卵巢上皮性癌6B11抗独特型微抗体疫苗免疫方案的探讨

Study of immunization protocol of ovarian carcinoma associated 6B11 anti-idiotypical minibody

目的探讨卵巢上皮性癌6B11抗独特型微抗体(6B11微抗体)的最佳免疫剂量和免疫间隔时间,为用于临床治疗卵巢上皮性癌打下基础。方法(1)采用基因工程方法构建6B11微抗体的重组表达载体,并将其转化到大肠杆菌BL21中进行表达。直接酶联免疫吸附试验(ELISA)法测定其免疫学活性。(2)将BALB/c小鼠随机分为A、B、C、D、E、F组,于第1、14、28天时均分别给予6B11微抗体150、100、50μg及小鼠IgG100μg、人IgG100μg、磷酸盐缓冲液100μl,其中A、B、C组为实验组,D、E、F组为对照组。间接ELISA法测定各组小鼠血清中抗卵巢上皮性癌6B11抗独特型抗体(6B11抗体)的抗体(即Ab3)的水平,并观察其变化规律。(3)将小鼠脾淋巴细胞作为效应细胞,人卵巢上皮性癌细胞株SKOV3细胞作为靶细胞,设定效靶比为250∶1、125∶1、60∶1、30∶1,51Cr释放实验检测各组小鼠脾淋巴细胞产生的抗体依赖的细胞毒效应(ADCC);设定血清稀释度为1∶2、1∶25、1∶50,51Cr释放实验检测各组小鼠脾淋巴细胞产生的补体依赖的细胞毒效应(CDC)。分别于紫外光波长490nm时测定其吸光度(A)值。结果(1)大肠杆菌BL21中成功表达6B11微抗体,并证实其保留了6B11抗体的免疫学活性。(2)用上述不同剂量6B11微抗体免疫BALB/c小鼠,在第14天注射后1周,血清中可检测到较低水平Ab3;第28天注射后1周,Ab3水平达到最高值,A、B、C组平均A值分别为1·16、1·11、1·06;此Ab3水平持续6周,6周内A、B、C组平均A值分别为1·05、1·06、0·94,B组略高于A、C两组,但3组间比较,差异无统计学意义(P>0·05);第7周Ab3水平明显下降。此时,给予加强免疫,1周后Ab3水平很快升高,并持续至少2周。(3)在4个不同的效靶比条件下,实验组小鼠脾淋巴细胞诱导产生的ADCC明显高于对照组(P<0·05);效靶比为1∶125时,A、B、C组51Cr自然释放率分别为23%、17%、12%,3组间比较,差异有统计学意义(P<0·05)。血清稀释度1∶50时,A、B、C组51Cr自然释放率分别为47%、39%、26%,A、B组BALB/c小鼠血清诱导产生的CDC明显高于C组(P<0·05),而A和B组相比,差异则无统计学意义(P>0·05)。结论6B11微抗体可作为卵巢上皮性癌疫苗,其较佳的动物免疫方案为:免疫剂量为100μg;基础免疫分别于第1、14、28天进行,共3次;间隔6周给予加强免疫。
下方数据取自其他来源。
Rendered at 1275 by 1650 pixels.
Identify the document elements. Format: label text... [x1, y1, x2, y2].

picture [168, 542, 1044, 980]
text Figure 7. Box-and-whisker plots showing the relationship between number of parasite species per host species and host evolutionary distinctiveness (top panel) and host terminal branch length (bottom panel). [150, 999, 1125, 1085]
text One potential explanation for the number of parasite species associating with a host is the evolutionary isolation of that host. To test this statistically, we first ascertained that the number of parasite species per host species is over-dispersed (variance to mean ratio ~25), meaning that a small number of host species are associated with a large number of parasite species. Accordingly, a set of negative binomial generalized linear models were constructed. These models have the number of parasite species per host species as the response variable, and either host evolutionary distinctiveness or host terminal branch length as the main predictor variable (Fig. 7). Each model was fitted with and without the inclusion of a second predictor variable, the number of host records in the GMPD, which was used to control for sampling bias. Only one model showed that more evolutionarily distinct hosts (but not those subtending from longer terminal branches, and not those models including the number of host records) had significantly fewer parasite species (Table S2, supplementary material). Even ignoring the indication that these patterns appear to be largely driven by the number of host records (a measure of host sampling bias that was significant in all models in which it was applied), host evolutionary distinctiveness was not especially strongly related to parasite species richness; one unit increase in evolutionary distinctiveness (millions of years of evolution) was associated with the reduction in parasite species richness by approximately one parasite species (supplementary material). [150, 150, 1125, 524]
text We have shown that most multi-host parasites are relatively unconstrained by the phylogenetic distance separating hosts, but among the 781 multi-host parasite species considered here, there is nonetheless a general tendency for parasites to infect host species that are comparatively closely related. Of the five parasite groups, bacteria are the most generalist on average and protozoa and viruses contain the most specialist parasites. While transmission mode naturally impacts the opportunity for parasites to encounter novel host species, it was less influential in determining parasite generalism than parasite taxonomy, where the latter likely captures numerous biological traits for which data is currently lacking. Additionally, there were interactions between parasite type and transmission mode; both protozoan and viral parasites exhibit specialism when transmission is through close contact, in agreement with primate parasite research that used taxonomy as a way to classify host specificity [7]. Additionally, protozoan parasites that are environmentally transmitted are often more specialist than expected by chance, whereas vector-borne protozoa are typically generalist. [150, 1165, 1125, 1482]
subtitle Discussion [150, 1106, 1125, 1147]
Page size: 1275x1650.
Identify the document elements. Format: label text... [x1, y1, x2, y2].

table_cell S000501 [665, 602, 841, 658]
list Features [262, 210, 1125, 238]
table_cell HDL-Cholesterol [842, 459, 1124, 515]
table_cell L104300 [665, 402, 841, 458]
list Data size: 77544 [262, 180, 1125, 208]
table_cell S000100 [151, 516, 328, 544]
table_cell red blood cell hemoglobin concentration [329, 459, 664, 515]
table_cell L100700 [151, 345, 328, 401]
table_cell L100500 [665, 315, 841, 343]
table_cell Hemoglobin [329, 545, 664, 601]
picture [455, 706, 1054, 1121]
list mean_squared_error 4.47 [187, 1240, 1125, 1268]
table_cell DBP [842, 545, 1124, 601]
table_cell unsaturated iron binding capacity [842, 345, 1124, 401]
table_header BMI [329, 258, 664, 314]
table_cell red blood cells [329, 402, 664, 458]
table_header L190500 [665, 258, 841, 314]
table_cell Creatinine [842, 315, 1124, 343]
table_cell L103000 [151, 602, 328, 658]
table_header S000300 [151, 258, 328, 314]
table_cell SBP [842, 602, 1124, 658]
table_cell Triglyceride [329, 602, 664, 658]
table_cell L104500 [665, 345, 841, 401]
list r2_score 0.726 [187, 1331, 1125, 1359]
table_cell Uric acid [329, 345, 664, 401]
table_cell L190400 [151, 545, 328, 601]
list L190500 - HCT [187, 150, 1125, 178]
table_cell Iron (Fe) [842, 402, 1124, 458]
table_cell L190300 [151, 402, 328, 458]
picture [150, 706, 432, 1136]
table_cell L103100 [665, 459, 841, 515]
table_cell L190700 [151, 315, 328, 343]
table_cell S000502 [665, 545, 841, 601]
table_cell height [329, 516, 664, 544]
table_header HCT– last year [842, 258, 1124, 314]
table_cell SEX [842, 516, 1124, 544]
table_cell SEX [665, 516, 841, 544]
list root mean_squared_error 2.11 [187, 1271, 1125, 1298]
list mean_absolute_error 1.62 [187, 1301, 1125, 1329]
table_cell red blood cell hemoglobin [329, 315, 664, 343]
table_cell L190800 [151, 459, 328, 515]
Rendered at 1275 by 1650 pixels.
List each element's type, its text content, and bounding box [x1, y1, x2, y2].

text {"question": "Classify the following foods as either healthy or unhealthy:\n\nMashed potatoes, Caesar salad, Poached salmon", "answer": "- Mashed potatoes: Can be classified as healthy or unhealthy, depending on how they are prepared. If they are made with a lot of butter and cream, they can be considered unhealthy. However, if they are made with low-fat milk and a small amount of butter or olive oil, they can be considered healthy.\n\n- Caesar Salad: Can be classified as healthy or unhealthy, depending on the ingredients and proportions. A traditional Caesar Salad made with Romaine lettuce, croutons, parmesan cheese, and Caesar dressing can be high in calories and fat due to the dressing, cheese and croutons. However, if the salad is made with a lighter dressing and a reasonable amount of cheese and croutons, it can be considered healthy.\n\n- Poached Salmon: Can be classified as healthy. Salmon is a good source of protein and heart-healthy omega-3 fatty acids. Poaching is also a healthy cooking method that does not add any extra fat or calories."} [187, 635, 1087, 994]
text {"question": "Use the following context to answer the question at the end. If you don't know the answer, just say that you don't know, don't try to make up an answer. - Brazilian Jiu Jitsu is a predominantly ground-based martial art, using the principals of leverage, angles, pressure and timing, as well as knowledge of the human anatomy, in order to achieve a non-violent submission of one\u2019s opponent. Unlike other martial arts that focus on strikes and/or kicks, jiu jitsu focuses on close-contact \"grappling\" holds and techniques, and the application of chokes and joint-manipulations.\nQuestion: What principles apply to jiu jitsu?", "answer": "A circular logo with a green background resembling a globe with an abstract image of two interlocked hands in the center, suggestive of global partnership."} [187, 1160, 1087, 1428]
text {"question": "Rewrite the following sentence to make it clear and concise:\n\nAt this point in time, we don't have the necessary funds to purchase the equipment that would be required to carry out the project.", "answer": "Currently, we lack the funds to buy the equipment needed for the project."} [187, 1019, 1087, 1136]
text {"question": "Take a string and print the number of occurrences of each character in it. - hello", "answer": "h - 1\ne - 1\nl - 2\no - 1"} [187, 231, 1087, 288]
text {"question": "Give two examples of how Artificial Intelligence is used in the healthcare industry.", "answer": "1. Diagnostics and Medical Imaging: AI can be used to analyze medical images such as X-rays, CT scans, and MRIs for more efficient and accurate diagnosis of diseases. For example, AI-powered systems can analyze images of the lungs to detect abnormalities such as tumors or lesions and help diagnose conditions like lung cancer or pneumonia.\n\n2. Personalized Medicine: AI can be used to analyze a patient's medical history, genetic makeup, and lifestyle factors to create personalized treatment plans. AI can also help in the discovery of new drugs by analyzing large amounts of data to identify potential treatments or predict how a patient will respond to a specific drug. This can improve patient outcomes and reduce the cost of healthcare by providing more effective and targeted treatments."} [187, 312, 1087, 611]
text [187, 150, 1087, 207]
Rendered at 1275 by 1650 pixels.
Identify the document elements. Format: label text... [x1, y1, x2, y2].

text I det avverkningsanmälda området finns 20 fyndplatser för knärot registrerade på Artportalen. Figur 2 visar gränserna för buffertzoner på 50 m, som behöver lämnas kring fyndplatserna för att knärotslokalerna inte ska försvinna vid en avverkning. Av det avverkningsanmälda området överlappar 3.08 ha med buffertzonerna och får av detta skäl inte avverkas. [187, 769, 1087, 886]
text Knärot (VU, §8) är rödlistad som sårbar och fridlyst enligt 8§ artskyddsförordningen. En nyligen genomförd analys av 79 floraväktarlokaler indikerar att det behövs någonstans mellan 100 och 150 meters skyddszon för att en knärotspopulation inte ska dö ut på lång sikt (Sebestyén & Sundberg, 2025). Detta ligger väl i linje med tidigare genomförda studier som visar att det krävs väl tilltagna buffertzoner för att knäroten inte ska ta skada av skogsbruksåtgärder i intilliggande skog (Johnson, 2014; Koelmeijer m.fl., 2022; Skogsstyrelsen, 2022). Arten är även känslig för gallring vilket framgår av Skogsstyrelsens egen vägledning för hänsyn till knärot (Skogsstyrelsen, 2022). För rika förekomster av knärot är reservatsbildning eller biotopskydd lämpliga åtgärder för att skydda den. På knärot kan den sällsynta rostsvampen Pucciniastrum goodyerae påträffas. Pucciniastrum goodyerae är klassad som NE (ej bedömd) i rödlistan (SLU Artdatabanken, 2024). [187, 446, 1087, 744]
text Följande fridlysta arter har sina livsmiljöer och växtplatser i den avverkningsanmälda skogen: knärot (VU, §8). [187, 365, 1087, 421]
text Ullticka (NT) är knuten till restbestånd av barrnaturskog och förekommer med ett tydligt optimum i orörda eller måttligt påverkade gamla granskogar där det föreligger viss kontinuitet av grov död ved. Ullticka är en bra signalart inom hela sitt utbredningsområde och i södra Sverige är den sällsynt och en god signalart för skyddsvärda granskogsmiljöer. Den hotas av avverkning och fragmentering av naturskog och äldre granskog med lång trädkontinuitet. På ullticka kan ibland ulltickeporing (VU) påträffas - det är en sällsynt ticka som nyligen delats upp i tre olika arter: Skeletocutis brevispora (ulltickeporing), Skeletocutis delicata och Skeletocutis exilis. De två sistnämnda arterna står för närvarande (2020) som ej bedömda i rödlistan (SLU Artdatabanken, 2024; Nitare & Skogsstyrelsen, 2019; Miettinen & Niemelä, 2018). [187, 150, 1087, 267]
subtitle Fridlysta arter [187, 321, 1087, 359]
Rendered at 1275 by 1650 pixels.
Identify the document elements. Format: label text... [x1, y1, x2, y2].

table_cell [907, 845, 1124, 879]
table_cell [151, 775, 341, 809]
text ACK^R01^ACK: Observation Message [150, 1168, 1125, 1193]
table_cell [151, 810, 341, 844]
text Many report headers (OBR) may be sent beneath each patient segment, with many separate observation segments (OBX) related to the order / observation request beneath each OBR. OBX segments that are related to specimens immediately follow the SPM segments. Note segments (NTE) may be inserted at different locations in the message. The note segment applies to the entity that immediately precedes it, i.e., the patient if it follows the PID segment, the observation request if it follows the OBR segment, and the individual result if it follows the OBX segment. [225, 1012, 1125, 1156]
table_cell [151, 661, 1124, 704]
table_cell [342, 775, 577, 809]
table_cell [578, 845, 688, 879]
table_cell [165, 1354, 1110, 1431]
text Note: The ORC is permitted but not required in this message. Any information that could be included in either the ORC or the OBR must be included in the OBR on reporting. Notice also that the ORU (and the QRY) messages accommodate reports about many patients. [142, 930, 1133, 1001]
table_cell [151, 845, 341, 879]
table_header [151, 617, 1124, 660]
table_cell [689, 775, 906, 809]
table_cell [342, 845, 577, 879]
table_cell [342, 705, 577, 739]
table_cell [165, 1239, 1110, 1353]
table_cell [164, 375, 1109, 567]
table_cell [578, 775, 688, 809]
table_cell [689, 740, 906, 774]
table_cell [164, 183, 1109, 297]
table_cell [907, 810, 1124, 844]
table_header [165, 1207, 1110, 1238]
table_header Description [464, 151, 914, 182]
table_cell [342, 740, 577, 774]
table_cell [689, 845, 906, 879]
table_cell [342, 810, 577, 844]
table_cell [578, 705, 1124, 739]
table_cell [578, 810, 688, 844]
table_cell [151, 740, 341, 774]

Objective To probe better immunization dose and interval of anti-idiotypical minibedy （6B11 minibody） in animals and to guide the clinical trials of ovarian epithelial cancer treatment. Methods Minibody was induced with isopropyhhiogalactoside （IPTG） in E. coli and analyzed with direct enzyme linked immunosorbent assay （ELISA）. Normal BALB/c mice were randomly divided into groups A, B, C, D, E, F,immunized with the murine monoclonal anti-idiotypic antibody 6B11 minibody 150 μg, 100 μg,50 μg, and mice IgG 100 μg, human IgG 100 μg, phosphate buffered saline （PBS） 100 μl at d1 ,d14, d28 respectively. Anti-anti-idiotypic antibody （Ab3） level was tested and antibody-dependent cellular cytotoxicity（ADCC） and complement-dependent cytotoxicity（CDC） effect of mouse spleen cells to human ovarian carcinoma SKOV3 cells were measured using ^51Cr-rclease assay. UV absorption values were tested at 490 nm. Results 6B11 minibody was successfully expressed on E. coli and could react with a routine monoclonal antibody COC166-9. Ab3 could not be detected until one week after d14＇s boost, its level gradually elevated and peaked one week after d2s＇s boost, and maintained at high level for about six weeks then declined dramatically seven weeks after d28＇s boost. When boosted again at seven weeks after d28＇s boost , the Ab3 level elevated quickly one week after, and maintained at this level at least for two weeks. The Ab3 level of group B was higher than groups A and C,mean A （absorption） value during six weeks after d28 ＇s boost was 1.05 in group A, 1.06 in group B, 0. 94 in group C, and there was no significant difference （P 〉0. 05）. At four different effector cell/target cell （E/T） ratios, the ADCC was highest in group A and lowest in group C; when the E/T ratio was 1： 125, ^51Cr releasing rate was 23% in group A, 17% in group B, and 12% in group C, the difference between groups A, B, C had statistical significance （P 〈0.05）. When serum was diluted at 1：50, the CDC effects were higher in group A and B than in group C （^51Cr releasing rate was 47%, 39%, 26% respectively; P 〈 0. 05 ）, but there was no significant difference between groups A and B （P 〉 0. 05）. Conclusion 6B11 anti-idiotypic minibody of ovarian carcinoma can be used as tumor vaccine, the suitable immunization protocol in animals may be ： prime at d1, d14 and d28 at a dose of 100μg; prime interval is six weeks.